Her comments mirror those of Defense Secretary Aston Carter. In February, Carter said that while “it's not something I've studied a lot since I became secretary of defense,” he “come[s] at this kind of question from a fundamental starting point, which is that we want to make our conditions and experience of service as attractive as possible to our best people in our country.”
“I'm very open-minded about…what their personal lives and proclivities are, provided they can do what we need them to do for us,” Carter said. “That's the important criteria. Are they going to be excellent service members?”
While civilian leadership may want to change longstanding military protocol, high-ranking Pentagon officials told the Associated Press that military leaders have concerns about changing military policy on transgender service members. They cited the risks of inter-sex bathrooms and sleeping quarters, especially in a time of concern about sexual assaults, and noted that the financial cost of gender “reassignment” surgery could be harmful to the Air Force's readiness.
After Carter backed changing the military's transgender policies, White House Press Secretary Josh Earnest said that “the president agrees with the sentiment that all Americans who are qualified to serve should be able to serve, and for that reason we here at the White House welcome the comments from the Secretary of Defense.”
The New York Times this week published an editorial demanding that the military drop the ban on transgender soldiers, a call made earlier by former Georgetown Law student Sandra Fluke.
This week, however, Earnest told Fox News “we don't” have an opinion on the issue of service by transgender people. That comment was soon walked back in an email from White House Principal Deputy Press Secretary Eric Schultz to The Washington Blade.

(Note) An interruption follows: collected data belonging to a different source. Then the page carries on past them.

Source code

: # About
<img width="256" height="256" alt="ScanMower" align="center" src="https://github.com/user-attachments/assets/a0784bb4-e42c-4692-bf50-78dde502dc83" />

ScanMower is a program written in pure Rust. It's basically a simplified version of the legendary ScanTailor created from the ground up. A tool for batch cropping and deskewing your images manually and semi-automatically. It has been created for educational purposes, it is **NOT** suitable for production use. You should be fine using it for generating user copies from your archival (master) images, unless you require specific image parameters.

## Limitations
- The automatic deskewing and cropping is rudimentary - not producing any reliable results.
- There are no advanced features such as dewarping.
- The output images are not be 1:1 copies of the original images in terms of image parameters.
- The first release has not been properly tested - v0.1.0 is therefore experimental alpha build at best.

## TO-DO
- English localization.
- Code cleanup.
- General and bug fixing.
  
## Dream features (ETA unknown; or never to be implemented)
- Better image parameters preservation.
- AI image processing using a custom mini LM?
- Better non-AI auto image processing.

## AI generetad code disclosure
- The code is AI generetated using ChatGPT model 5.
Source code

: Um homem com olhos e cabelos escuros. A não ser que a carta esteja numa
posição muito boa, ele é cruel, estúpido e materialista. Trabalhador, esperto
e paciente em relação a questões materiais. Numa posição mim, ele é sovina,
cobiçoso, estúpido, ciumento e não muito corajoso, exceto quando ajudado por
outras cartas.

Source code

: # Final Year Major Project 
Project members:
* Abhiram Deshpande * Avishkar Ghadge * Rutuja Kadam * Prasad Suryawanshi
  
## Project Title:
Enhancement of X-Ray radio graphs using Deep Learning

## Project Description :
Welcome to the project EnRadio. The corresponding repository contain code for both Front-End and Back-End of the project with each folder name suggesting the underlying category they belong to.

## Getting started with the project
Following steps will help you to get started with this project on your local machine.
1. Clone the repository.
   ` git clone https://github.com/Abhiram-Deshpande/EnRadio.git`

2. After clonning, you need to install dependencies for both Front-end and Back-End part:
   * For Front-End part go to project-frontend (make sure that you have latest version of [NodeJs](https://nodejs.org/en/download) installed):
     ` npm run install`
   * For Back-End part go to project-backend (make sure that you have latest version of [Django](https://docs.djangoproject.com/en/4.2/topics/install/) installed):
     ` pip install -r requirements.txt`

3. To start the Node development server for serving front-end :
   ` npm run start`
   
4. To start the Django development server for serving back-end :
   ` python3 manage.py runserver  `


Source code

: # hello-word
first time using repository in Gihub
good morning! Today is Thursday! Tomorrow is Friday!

“We did see the New York Times editorial, but as Josh mentioned, we don’t have any new position on the military’s policy on this to offer today,” Schultz wrote. “Generally speaking, the president certainly agrees with the sentiment that all who are qualified to serve should be able to serve – but you should check with the Department of Defense for specific details on how they operationalize their policies.”
The Family Research Council's Peter Sprigg, who is the policy organization's Senior Fellow for Policy Studies, told LifeSiteNews earlier this year that that his group “would certainly oppose any change in the current policy, which excludes transgender persons from serving in the military.”
“Traditionally, transgender people have been excluded from military service for both medical reasons and psychological reasons,” said Sprigg. “There can be complications as a result of surgery or hormone therapy that might compromise someone's physical fitness, and the psychological reasons are the strong connection between gender dysphoria and other psychological disorders.”
Like Carter, Sprigg said it was suitability for military service that concerned him. Unlike Carter, he believes gender dysphoria should be a disqualifying disorder. “We think it would be harmful to unit cohesion and morale to have openly transgender people serving in the military,” he said.
“It would be asking people in their units to affirm a lie, deception, or a delusion — and, possibly, being punished for not agreeing with transgendered persons” about their sexuality,” he explained.